На середине книги он остановился, с удивительным выражением во взгляде. Как будто бы его слуха достиг специфический звук, но его не было.
Он закрыл книгу и поставил ее на место, встал и стоя прислушиваясь, слегка поворачивая голову, как будто он пытался определить источник этого ощущения.
Позвонили в дверь.
Горти перестал двигаться. Это не была застывшая, удивленная неподвижность испуганного животного. Скорее это была управляемая, расслабленная доля секунды для размышлений. Затем он стал двигаться снова, гармонично и легко.
У двери он остановился, глядя на нижнюю панель. Его лицо напряглось, быстрые морщины пробежали по его лбу. Он распахнул дверь.
Она согнувшись стояла в прихожей, глядя на него снизу вверх. Ее голова была повернута набок, и немного вниз. Ей приходилось болезненно напрягать зрение, чтобы встретиться с ним взглядом; она была высотой только четыре фута.
Она сказала, слабым голосом:
- Горти?
Он издал хриплый звук и стал на колени, беря ее на руки и обнимая с силой и нежностью.
- Зи... Зи, что случилось? Твое лицо, твое...

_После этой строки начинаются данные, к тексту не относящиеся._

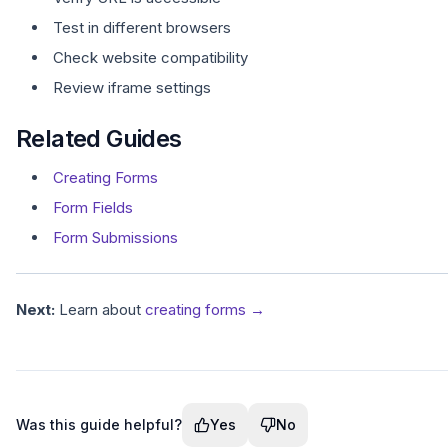
Test in different browsers
Check website compatibility
Review iframe settings
Related Guides
Creating Forms
Form Fields
Form Submissions
Next:
Learn about
creating forms →
Was this guide helpful?
Yes
No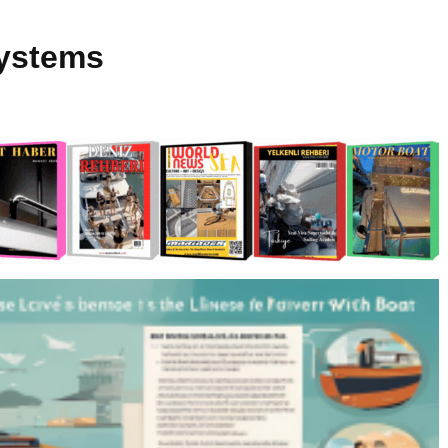
Systems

Он поднял ее и ногой захлопнул дверь и отнес ее на диван в студию и сел там, усадив ее на колени, обняв руками так, что ее голова опиралась на его теплую сильную правую руку. Она улыбнулась ему. Только одна сторона ее рта двигалась. Затем она начала плакать и собственные слезы Горти скрыли от него вид ее искалеченного лица.
Ее рыдания скоро прекратились, как если бы она была слишком уставшей, чтобы продолжать. Она смотрела на его лицо, все лицо, каждую часть. Она подняла руку и коснулась его волос.
- Горти... - прошептала она. - Я так любила тебя таким, как ты был...
- Я не изменился, - сказал он. - Я сейчас большой, взрослый мужчина. У меня есть квартира и работа. У меня такой голос и такие плечи и я вешу на сто фунтов больше, чем три года назад. - Он наклонился и быстро поцеловал ее. - Но я не изменился, Зи. Я не изменился. - Он коснулся ее лица, осторожное воздушное прикосновение. - Тебе больно?
- Немного. - Она закрыла глаза и облизала губы. Похоже ее язык не мог дотянуться до одного уголка рта. - Я изменилась.
- Тебя изменили, - сказал он, его голос дрожал. - Людоед?
- Конечно. Ты знал, не правда ли?
- Не совсем. Я подумал однажды, что ты меня зовешь. Или он... Это было далеко. Но в любом случае никто другой не стал бы - не стал... что случилось? Ты хочешь рассказать мне?
- О, да. Он узнал о тебе. Я не понимаю как. Твой - этот Арманд Блуэтт - он сейчас судья или что-то в этом роде. Он пришел повидаться с Людоедом. Он думал, что ты девушка. Я имею ввиду взрослая девушка.
- Я был ею, какое-то время.
Он натянуто улыбнулся.
- О, я понимаю. Ты действительно был на карнавале в тот день?
- На карнавале? Нет. В какой день, Зи? Ты имеешь ввиду, в тот, когда он узнал?
- Да. Четыре - нет, пять дней назад. Ты не был там. Я не понимаю... Она пожала плечами. - Так или иначе, девушка пришла поговорить с Людоедом, а судья следил за ней и думал, что это ты. Людоед тоже так думал. Он послал Гавану найти ее. Гавана не смог ее найти.
- А затем Людоед взялся за тебя.
- Мм. Я не собиралась говорить ему, Горти. Я не собиралась. Во всяком случае долго. Я - не помню.
Она снова закрыла глаза. Горти внезапно задрожал, а потом смог дышать.